Many boat ramps across the state are closed, and more could be in jeopardy unless we get a “flat rock rain” that will add runoff. Until that happens, lakes like Buchanan and Travis in Central Texas and others are receding and becoming dangerous to navigate due to newly exposed rocks with more just under the surface. It’s happened many times before.
Prior to hitting the lake this fall, it might be a good idea to check with the lake’s operating agency to make sure the boat ramp you want to use still reaches all the way to the water. Many now don’t. Does this affect fishing?

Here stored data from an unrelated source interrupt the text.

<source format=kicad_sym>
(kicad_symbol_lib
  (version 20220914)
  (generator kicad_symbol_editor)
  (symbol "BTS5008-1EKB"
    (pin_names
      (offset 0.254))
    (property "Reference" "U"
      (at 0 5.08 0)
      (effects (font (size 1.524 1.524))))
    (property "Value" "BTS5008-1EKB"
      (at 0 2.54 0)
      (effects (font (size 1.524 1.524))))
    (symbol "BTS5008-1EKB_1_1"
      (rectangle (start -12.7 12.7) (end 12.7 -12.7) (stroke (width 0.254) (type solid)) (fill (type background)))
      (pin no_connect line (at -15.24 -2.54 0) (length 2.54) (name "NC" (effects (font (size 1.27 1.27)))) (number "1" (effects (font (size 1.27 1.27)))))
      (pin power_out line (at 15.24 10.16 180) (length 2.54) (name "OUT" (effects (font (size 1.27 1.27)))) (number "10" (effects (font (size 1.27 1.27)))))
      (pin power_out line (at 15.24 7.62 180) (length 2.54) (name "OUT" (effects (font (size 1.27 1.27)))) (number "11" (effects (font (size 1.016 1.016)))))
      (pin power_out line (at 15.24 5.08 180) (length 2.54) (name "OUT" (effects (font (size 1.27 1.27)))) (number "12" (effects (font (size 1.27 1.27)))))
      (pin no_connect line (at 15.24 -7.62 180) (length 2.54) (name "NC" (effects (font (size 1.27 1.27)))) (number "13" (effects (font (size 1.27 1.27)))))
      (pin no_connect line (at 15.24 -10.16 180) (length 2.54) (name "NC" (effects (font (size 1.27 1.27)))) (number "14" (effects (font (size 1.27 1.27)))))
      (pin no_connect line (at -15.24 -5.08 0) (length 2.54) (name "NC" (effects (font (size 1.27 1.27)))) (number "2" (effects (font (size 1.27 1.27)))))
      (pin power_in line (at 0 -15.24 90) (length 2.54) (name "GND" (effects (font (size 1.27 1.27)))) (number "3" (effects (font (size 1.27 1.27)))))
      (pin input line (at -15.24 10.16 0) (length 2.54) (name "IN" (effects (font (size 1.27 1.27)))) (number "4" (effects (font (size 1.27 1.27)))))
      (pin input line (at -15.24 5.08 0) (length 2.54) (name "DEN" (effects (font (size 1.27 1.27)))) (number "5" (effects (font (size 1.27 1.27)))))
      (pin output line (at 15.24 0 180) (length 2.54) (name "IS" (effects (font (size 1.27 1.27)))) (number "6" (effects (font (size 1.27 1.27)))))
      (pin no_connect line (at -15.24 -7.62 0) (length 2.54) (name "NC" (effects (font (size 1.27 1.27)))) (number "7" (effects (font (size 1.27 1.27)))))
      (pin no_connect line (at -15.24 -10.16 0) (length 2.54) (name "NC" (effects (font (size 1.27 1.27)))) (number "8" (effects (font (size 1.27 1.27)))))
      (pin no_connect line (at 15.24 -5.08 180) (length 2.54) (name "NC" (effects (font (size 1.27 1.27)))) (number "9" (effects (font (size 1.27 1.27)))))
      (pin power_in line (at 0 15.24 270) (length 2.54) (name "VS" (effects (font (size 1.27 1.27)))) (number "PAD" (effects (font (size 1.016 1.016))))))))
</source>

Not fishing, itself; it just affects being able to launch boats and then motor through the rocks near shore. The fish are still there and in a biting mood since the atmospheric and water temperatures are cooling. This, in fact, makes fall my favorite fishing time of the year.
Bass and other game fish have moved back out of their summer habitat in deep lake waters and into creeks and inlets of shallower water. This is a good time to cast parallel with the shore and work your lure or bait slowly to the boat. I’ll start the day with a topwater lure. And don’t overlook boat docks.
These are likely hangouts for largemouth bass, especially after sunup.
Be polite, though, and pass up occupied docks with a wave and maybe a ”howdy.” There are plenty of other docks. Civility is still appreciated.
An alternative to closed boat ramps and damage to your boat from rocks that weren’t there the last time you passed that way is to hire a guide. Many guides keep their boats moored on the lake upon which they guide or have their own secret place to launch. And most know from day to day where the new problem rocks are.
Allen Christenson Jr. is one of them on Lake Travis. He works out of the Lakeway Marina at the resort.
Christenson knows the lake as well as anyone. Max Milam is similarly credentialed on Lake Buchanan as a striper guide. Both keep their boats on the water of their respective falling-water lakes.
Allen told me recently that the cooler weather has helped fishing and sent me a picture of a fine largemouth he caught in six-to -ten feet of water weighing just under seven pounds. He and his clients also had five break-offs on bass over six pounds, all in shallow water. They’re biting.
But the most unusual thing Allen told me was that a 13-year-old boy caught an 8.75-pound gaspergou on his birthday, baiting with Canadian night crawlers. The lad left the fish with Allen, who became curious about why the fish had such an overly swollen stomach. So, he performed a necropsy (an autopsy).
The gargantuan “goo’s” stomach was chock-full of zebra mussels. Others have told me carp and catfish also eat them.
Wouldn’t it be cool if they could eat enough to control them.